The role of antecedent-focused emotion regulatory strategies on emotionally dysregulated behavior above and beyond the influence of ADHD.
Date on Senior Honors Thesis
Senior Honors Thesis
Psychological and Brain Sciences
College of Arts and Sciences
Rosen; Louisville; Attention-deficit/hyperactivity disorder; children; emotion; regulation
Emotion dysregulation in children may contribute to poor interpersonal relationships and a variety of internalizing and externalizing psychopathological outcomes in children both with and without ADHD. This study serves to provide an examination of how emotional self-awareness and situationally appropriate emotional expression may affect an individual's ability to broadly regulate emotion and additionally provides an exploratory investigation of how these attributes may affect specific emotion regulation. The present study found that emotional self-awareness and emotion recognition may both contribute to emotion regulation through shared variance with each other rather than unique variance of either one.

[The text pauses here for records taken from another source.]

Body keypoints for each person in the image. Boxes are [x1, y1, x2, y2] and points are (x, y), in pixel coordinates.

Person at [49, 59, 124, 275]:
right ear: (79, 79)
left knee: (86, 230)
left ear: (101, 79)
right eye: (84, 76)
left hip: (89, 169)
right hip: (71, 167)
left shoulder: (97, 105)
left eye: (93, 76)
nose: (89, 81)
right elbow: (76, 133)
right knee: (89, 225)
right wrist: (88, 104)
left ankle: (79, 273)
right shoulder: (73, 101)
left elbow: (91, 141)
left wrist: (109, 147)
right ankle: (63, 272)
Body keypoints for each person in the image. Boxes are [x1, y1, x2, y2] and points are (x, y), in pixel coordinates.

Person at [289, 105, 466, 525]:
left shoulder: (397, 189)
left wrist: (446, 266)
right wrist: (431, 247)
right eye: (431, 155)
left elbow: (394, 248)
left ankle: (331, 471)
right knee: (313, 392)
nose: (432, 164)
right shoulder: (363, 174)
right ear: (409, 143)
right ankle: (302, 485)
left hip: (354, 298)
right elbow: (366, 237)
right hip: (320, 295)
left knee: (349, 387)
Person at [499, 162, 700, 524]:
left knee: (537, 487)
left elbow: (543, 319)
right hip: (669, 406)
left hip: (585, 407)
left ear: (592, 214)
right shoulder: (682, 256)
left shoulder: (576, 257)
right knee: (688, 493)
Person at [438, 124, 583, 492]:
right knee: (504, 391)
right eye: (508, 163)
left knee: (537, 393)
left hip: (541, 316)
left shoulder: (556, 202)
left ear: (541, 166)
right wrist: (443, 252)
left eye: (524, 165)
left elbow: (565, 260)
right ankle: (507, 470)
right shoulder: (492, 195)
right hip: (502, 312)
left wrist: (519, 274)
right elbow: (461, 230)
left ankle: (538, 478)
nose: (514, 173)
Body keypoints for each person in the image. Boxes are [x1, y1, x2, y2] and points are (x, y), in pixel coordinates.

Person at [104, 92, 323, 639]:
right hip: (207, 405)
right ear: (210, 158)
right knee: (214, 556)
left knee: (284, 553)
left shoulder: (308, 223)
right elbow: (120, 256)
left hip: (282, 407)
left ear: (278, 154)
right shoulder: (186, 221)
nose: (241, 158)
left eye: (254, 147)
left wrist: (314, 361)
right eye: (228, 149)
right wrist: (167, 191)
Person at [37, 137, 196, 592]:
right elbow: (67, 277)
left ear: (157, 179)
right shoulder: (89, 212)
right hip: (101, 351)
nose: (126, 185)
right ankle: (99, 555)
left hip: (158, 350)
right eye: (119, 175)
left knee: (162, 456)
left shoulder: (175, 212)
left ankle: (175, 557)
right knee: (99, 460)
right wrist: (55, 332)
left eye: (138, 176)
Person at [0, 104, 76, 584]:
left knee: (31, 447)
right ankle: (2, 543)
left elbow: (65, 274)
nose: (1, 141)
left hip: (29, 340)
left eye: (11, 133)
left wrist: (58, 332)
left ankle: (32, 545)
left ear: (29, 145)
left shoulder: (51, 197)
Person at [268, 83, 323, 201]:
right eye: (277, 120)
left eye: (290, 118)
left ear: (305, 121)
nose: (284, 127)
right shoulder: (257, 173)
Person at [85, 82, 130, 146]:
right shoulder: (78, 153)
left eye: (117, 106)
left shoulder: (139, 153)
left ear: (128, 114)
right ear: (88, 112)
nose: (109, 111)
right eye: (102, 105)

Exploratory analyses of regulation of specific emotion suggested that children displaying greater difficulties with emotional self-awareness may experience more difficulty regulating anger above and beyond the influence of ADHD, and children with difficulties with situationally appropriate expression of emotion may have greater difficulty regulating sadness and worry above and beyond the influence of ADHD. By continuing research in this domain, it may be possible to design interventions for children prone to emotion dysregulation which are more individualized to fit the child’s specific symptomatology.
VanMeter, Skyler C., "The role of antecedent-focused emotion regulatory strategies on emotionally dysregulated behavior above and beyond the influence of ADHD." (2019). College of Arts & Sciences Senior Honors Theses. Paper 195.
Retrieved from https://ir.library.louisville.edu/honors/195
This research aimed to investigate the role of two constructs in emotion dysregulation in children above and beyond the influence of ADHD. The first construct, Emotional self-awareness, refers to one's ability to recognize emotions within themselves and know what they are feeling. The second construct, emotional situational responsiveness, refers essentially to an individual's willingness and ability to act in alignment with the emotional context of a scene. It was hypothesized that children who were more impaired in emotional self-awareness and situational responsiveness would be experience more impairment in the overall ability to regulate emotion. Exploratory analyses were also to be conducted to look at the role of each construct in dysregulation of specific negative emotions (anger, sadness, and worry). Analyses revealed that when accounting for important variables such as age, ADHD status, and ADHD medication, emotional self-awareness and situational responsiveness were collectively accounting for a significant amount of variance in a child's ability to effective regulate emotion above and beyond the influence of ADHD (better self-awareness and situational responsiveness, better emotion regulation) but the variables were not significant above and beyond each other. Exploratory analyses suggested that children with worse emotional self-awareness may have more difficulty with regulating anger above and beyond the influence of ADHD while children who were worse in situational responsiveness may have had more difficulty effectively regulating worry and sadness above and beyond the influence of ADHD. These findings may be helpful moving forward to design treatment and interventions for both groups related to dysregulation of specific emotions and emotion dysregulation as a whole.